Author(s)

L. Godinho & A. Tadeu

Abstract

The BEM is well established as a solid numerical technique for the analysis of acoustic and wave propagation problems. Its numerical formulation relies on previous knowledge of the Green’s functions for the specific problem to be studied, and thus it is usually limited to homogeneous media or to media incorporating regions with piecewise constant or with well-defined variations (such as linearly varying) of properties. In fact, the definition of these Green’s functions becomes difficult whenever more generic cases are considered, such as when the properties of the propagation media vary from point to point. For this case, when the properties of the medium inside a sub-region exhibit spatial variations, alternative approaches have to be used. In this work, a frequency domain model based on the joint use of the BEM and of the Kansa’s method is proposed to model such systems. In that model, the BEM is used to model the homogeneous part of the propagation domain, while Kansa’s method is used to model an heterogeneity, which may exhibit velocity variations from point to point. In the interface between the two parts of the domain, continuity of velocities and pressures are imposed.
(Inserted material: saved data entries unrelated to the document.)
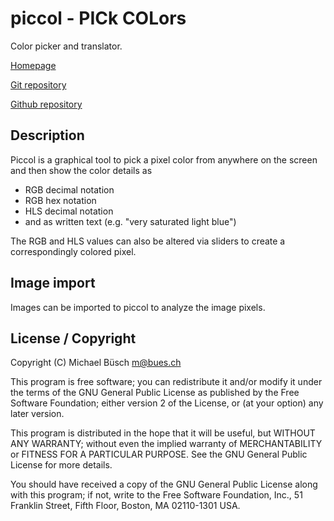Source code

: piccol - PICk COLors
====================

Color picker and translator.

[Homepage](https://bues.ch/)

[Git repository](https://bues.ch/cgit/piccol.git)

[Github repository](https://github.com/mbuesch/piccol)


Description
-----------

Piccol is a graphical tool to pick a pixel color from anywhere on the screen and then show the color details as

* RGB decimal notation
* RGB hex notation
* HLS decimal notation
* and as written text (e.g. "very saturated light blue")

The RGB and HLS values can also be altered via sliders to create a correspondingly colored pixel.


Image import
------------

Images can be imported to piccol to analyze the image pixels.


License / Copyright
-------------------

Copyright (C) Michael Büsch <m@bues.ch>

This program is free software; you can redistribute it and/or modify it under the terms of the GNU General Public License as published by the Free Software Foundation; either version 2 of the License, or (at your option) any later version.

This program is distributed in the hope that it will be useful, but WITHOUT ANY WARRANTY; without even the implied warranty of MERCHANTABILITY or FITNESS FOR A PARTICULAR PURPOSE.  See the GNU General Public License for more details.

You should have received a copy of the GNU General Public License along with this program; if not, write to the Free Software Foundation, Inc., 51 Franklin Street, Fifth Floor, Boston, MA 02110-1301 USA.
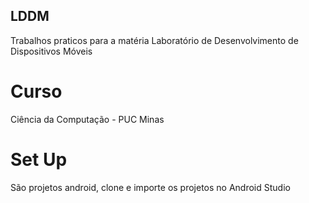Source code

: ## LDDM
Trabalhos praticos para a matéria Laboratório de Desenvolvimento de Dispositivos Móveis

# Curso
Ciência da Computação - PUC Minas

# Set Up
São projetos android, clone e importe os projetos no Android Studio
Kansa’s method is applied here making use of Multiquadric (MQ) RBFs, which incorporate a shape parameter that strongly influence the quality of its results. To overcome this problem, a general strategy based on the assessment of the domain error in the enforcement of the governing PDE is introduced to allow the definition of adequate values of this shape parameter. Keywords: boundary elements, Kansa’s method, acoustics, coupled methods.

Keywords

boundary elements, Kansa’s method, acoustics, coupled methods.